FB Roundup: Lego, Ferrero, and Footasylum
Lego heir steps down for fourth-gen son to step up
Kjeld Kirk Kristiansen, former chief executive of Danish toymaker Lego Group and grandson of founder Ole Kirk Kristiansen, is stepping down from the board to make way for the next generation.
Kristiansen (pictured), 71, announced he would quit Lego’s board next month in line with the company’s succession plan, leaving his son, Thomas, as deputy chairman. Thomas is the fourth generation to lead the company.
“For several years we have been preparing carefully for how we wish to continue to maintain active family ownership across generations,” Kristiansen said.
“Now, the time has come for the next step.”
Kristiansen will remain as chairman of the family’s investment company Kirkbi.
Thomas has been groomed to take over the company for the past 15 years.
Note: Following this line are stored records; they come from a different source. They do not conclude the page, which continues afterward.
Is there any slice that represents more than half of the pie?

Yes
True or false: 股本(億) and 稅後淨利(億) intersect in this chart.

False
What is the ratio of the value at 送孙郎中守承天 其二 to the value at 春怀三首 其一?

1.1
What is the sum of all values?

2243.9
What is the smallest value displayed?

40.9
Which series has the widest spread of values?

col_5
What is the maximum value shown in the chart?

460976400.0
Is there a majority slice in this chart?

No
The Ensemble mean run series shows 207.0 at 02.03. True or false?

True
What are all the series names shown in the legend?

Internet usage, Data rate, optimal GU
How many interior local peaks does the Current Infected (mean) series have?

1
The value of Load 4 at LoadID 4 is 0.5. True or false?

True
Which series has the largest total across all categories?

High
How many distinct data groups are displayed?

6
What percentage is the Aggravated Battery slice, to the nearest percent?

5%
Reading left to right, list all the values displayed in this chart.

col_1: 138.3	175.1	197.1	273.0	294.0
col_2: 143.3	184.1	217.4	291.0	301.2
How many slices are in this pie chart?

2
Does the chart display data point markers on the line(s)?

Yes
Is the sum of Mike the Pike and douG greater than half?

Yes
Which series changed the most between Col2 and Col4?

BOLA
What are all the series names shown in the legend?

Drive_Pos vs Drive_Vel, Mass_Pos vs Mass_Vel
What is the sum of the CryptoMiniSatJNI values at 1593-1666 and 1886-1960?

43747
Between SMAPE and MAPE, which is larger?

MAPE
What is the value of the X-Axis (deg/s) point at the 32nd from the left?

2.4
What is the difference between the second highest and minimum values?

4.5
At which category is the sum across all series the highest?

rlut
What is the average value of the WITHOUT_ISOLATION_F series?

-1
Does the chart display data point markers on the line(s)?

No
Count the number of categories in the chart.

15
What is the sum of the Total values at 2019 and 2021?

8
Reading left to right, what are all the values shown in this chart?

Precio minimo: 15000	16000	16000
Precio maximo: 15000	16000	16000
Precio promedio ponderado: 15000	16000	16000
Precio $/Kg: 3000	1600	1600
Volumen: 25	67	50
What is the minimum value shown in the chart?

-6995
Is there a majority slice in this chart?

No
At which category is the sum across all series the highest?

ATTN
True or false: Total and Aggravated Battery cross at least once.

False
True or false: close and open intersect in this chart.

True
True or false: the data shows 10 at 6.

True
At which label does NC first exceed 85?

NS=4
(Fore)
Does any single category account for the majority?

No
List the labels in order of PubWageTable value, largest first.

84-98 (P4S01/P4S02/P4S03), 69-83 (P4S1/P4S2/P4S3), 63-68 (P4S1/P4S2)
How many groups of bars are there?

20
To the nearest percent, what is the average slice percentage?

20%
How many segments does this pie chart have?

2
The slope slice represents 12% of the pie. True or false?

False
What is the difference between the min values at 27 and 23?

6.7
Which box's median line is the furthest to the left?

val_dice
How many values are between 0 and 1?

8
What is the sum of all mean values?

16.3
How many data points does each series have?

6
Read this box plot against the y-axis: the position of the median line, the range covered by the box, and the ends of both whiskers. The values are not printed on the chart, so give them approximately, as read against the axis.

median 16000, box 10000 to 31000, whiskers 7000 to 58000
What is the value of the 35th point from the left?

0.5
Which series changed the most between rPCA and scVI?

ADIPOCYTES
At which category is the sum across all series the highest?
He first joined the board as an observer, then as a director in 2007. He then took over as deputy chair and head of Lego Foundation charity in 2016.
Ferrero to buy Kellogg’s brands in $1.3 billion deal
Family owned confectionary giant Ferrero has agreed to acquire cereal maker Kellogg’s fruit and snack brands for $1.3 billion.
Under the deal, Ferrero will acquire a portfolio that includes Keebler, Famous Amos, Mother’s and Murray cookies, as well as Little Brownie Bakers. Other brands include fruit flavoured snacks Stretch Island and Fruit Snack, and Keebler’s ice cream cones and pie crust products.
In a joint statement the companies said the businesses Ferrero will acquire generated sales of about $900 million in 2018, and the all-cash transaction is expected to close by the end of July. As part of the deal, Ferrero will acquire six US manufacturing facilities, plus a leased facility in Baltimore.
The acquisition is the latest in a string of deals for chief executive and third generation family member Giovanni Ferrero (pictured). In the past two years he has built up the company's US foothold, buying Ferrara Candy for $1 billion, and Nestle's US sweets business for $2.8 billion.
JD Sports to acquire Footasylum in £90 million deal
UK sports retailer JD Sports has announced it will acquire family owned Footasylum in a deal worth up to £90 million.
The sportswear chain agreed to pay £82.5p per share for the footwear retailer, and the deal is expected to be completed in April or May, according to the companies. Footasylum management has agreed to the offer, but the deal still requires shareholder approval.
JD Sports said the two businesses would complement each other and would give Footasylum access to a slightly older audience. Footasylum has previously aimed its sportswear and trainers at 16 to 24-year-olds.
Footasylum was founded in 2005 by David Makin, one of the two co-founders of JD Sports, and is run by Makin’s daughter Clare Nesbitt (pictured). Under the deal, Nesbitt, and her siblings Thomas Makin and Amy Mason are expected to receive £50 million from the sale of their shares to JD Sports.
Family owned Pentland Group, headed by Stephen Rubin, owns a majority stake in JD Sports.